Anastasio, Jones, Harper jam in Tennessee

June 24, 2002 12:00 AM ET

On a gorgeous solstice weekend, 70,000 jam-band devotees gathered on a 530-acre farm sixty miles south of Nashville for Bonnaroo, the most ambitious festival this summer. Usual suspects such as Phil Lesh and Trey Anastasio appeared, but the more-than-fifty-band bill also included acts as far-reaching as soul-folkie Ben Harper and hip-hop group Jurassic 5. The three-day event (which began Friday, June 21st), sold out in eleven days without any advertising. It may have shown the moribund music industry that kids will still flock to hear music, so long as it is live and spontaneous.

The college-age fans could choose from a dizzying musical menu more or less continuously from noon on Friday until one o'clock Monday morning. At a single moment on Sunday afternoon, it was possible to stand in one spot and hear strains from all four stages: a jazz ballad sung by Norah Jones; gospel harmonies courtesy of the Blind Boys of Alabama; a Bela Fleck-led, balls-out "SuperJam"; and the Grateful Dead epic "The Other One," performed by Phil Lesh and Friends accompanied by Bob Weir. "This is the first festival that was really focused on the jam-band scene," Lesh told Rolling Stone. But is Ween or Norah Jones a jam band? "I don't know, but that goes to show how broad the category is."

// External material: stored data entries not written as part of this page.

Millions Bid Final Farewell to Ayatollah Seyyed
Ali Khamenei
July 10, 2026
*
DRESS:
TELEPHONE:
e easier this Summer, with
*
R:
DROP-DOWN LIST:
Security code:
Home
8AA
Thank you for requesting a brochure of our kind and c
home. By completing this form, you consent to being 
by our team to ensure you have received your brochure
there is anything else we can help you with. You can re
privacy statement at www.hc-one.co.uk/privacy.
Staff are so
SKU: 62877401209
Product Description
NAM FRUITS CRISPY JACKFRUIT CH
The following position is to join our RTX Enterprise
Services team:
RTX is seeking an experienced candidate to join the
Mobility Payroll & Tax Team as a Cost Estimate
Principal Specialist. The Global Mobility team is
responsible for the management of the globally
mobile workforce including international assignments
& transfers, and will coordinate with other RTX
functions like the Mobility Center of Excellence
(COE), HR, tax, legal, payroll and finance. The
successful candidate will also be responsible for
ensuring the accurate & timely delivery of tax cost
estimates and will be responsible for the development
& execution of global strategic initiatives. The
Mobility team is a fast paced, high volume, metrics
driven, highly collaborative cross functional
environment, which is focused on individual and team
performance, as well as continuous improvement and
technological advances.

"The whole thing brought me back," said Anastasio, whose original band, Phish, helped pioneer the Bonnaroo style of festival. "If you're not making decisions based on money -- if you're just thinking about throwing a party -- then people will enjoy it."

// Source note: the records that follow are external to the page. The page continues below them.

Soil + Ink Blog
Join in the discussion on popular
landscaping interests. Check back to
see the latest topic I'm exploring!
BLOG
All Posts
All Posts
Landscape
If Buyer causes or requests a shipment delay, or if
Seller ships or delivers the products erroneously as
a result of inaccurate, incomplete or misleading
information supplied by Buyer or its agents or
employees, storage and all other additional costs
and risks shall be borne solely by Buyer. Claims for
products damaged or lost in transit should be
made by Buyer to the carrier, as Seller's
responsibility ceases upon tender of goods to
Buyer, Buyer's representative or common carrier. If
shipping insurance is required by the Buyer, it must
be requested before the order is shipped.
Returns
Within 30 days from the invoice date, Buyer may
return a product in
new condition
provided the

The crowd, thanks in part to the large quantities of marijuana and mushrooms easily available, danced to Ween's hard-edged pop, was mesmerized by bluegrass legend Del McCoury and did the hippie shuffle to the Dirty Dozen Brass Band.

Some fans charted a knowing course among the stages, debating the merits of the bands as if they were sports teams. Others were like Karl from Wyoming, whose friends dragged him to see the Disco Biscuits. "I hated the name, but that was totally killer," he said as he hustled, still flushed from the early-evening set, to a tent set up by Gateway Computers where he could download music from all the Bonnaroo bands. And still others made random discoveries, such as Jack, a twenty-year-old from Cincinnati, who fell asleep in an empty music tent after Moe's late-night set ended early on Sunday morning, woke up at the beginning of an afternoon of gospel music and liked it so much that he stayed for the duration.

Musicians seemed inspired to take chances by the crowd's willingness to listen to the unfamiliar. Anastasio, who ended his four-hour show-closing set by conducting the crowd and band in an entirely improvised call-and-response that culminated in a loud, ecstatic scream, seemed overwhelmed as he thanked the crowd for being so attentive to his new project, a ten-piece big band that bears little resemblance to Phish. Danny Louis, who played keyboards with Gov't Mule, compared the crowd's devotion to music to earlier days in rock & roll: "They listen so hard. As a musician, that's the best thing."

Musicians were also inspired to collaborate. DJ Logic seemed ubiquitous. Robert Randolph, a gospel pedal-steel guitarist who has recently been making the jam-band rounds, sat in with Moe and Galactic. Ben Harper joined surfer-turned-folkie-bluesman Jack Johnson. Gospel singer Dottie Peoples sat in with Widespread Panic. Steve Winwood showed up to play "I'm a Man" with String Cheese Incident and "Glad" and "Low Spark of High Heeled Boys" with Widespread Panic. Despite the gnarly traffic jams, overflowing toilets and some vastly inebriated partiers, it was hard to argue with organizer Ashley Capps when he said that the festival was exactly what he had hoped for: "We wanted to create an event for the people who love the live-concert experience, not the one that is canned or preproduced."